For more than three days in the wake of Saadi’s arrest, facing what Israeli officials said Friday were “concrete” threats that PIJ was bent on avenging his capture by targeting Israeli civilians and soldiers near the Gaza border, Israel imposed a semi-lockdown on its residents near the Strip, bolstered its troop deployments, and warned Islamic Jihad via Egyptian mediators to stand down.
According to the account given by the IDF Spokesman Ran Kochav in a Channel 12 interview on Friday night, once it became clear that an attack orchestrated by PIJ’s northern Gaza commander Tayseer Jabari was set to go ahead, and once the IDF had compiled the necessary intelligence, a targeted strike was ordered on Jabari in his Gaza City apartment. And other members of his cell, who had intended to “mow down” Israelis near the border, were eliminated too.
As Israel then carried out further strikes on PIJ targets across Gaza, and the terror group fired barrages of projectiles at central and especially southern Israel, PIJ’s commander was being hosted by his funders in Tehran. From the Iranian capital, Ziad Nakhaleh, declared, “We are going into battle. There are no ceasefires after an attack.”
But Nakhaleh does not want PIJ to be fighting alone. “This is a test for all parts of the resistance,” he asserted, in what was plainly a call for Hamas to join in.
Gaza’s rulers offered a distinctly ambivalent response: “The resistance, with all its arms and military factions, is united in this campaign and will have the last word,” it said in a statement.

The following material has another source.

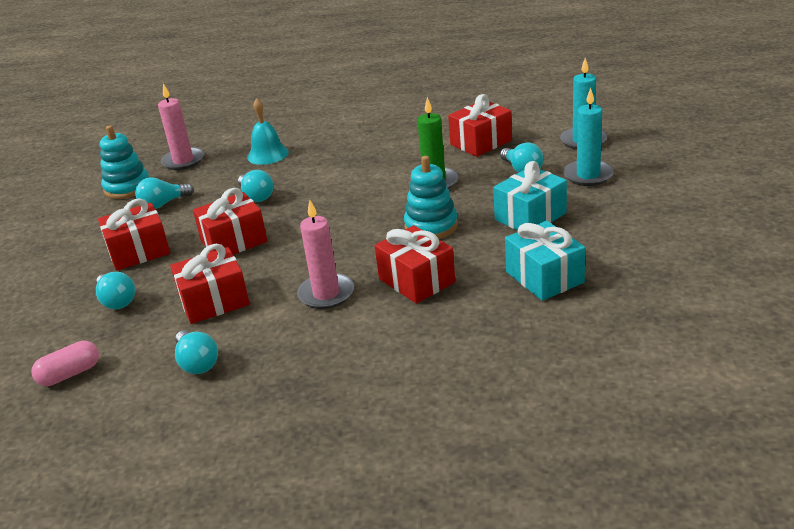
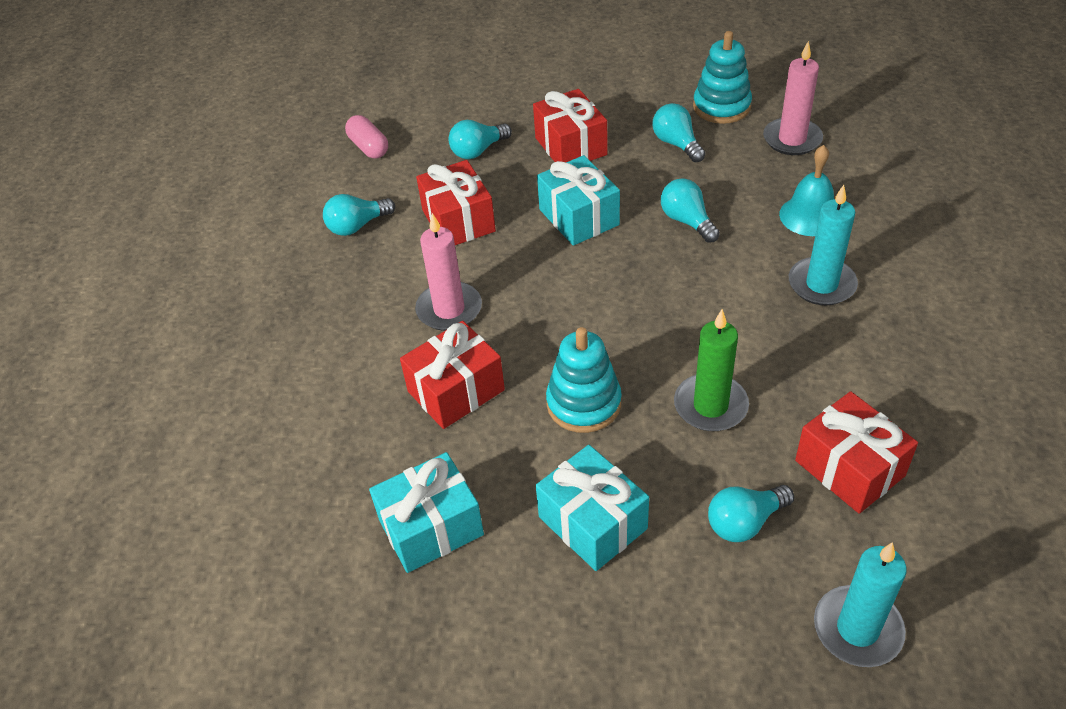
camera: 90 degrees right, 15 degrees up
(234, 241) = (579, 217): red gift -> turquoise gift
(256, 196) = (687, 221): turquoise light bulb -> turquoise light bulb turned 90 degrees clockwise
(588, 175) = (718, 619): turquoise candle -> turquoise candle (821, 284)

Hamas and the far smaller, less potent PIJ — it is estimated by Israel to have no more than 10,000 fighters and a stock of some 10,000 rockets — share the strategic goal of eliminating Israel, but their shorter-term interests are not always aligned. With no designs on governance and no civilian responsibilities, PIJ has its Iranian backers to please in causing maximal harm to Israel right now, while Hamas has what to lose.
It knows the IDF has a very long list of potential Hamas targets should this conflict widen.
It may not wish to alienate the Egyptians, who control Gaza’s southern border and who, as so often in the past, are seeking to mediate an end to the fighting.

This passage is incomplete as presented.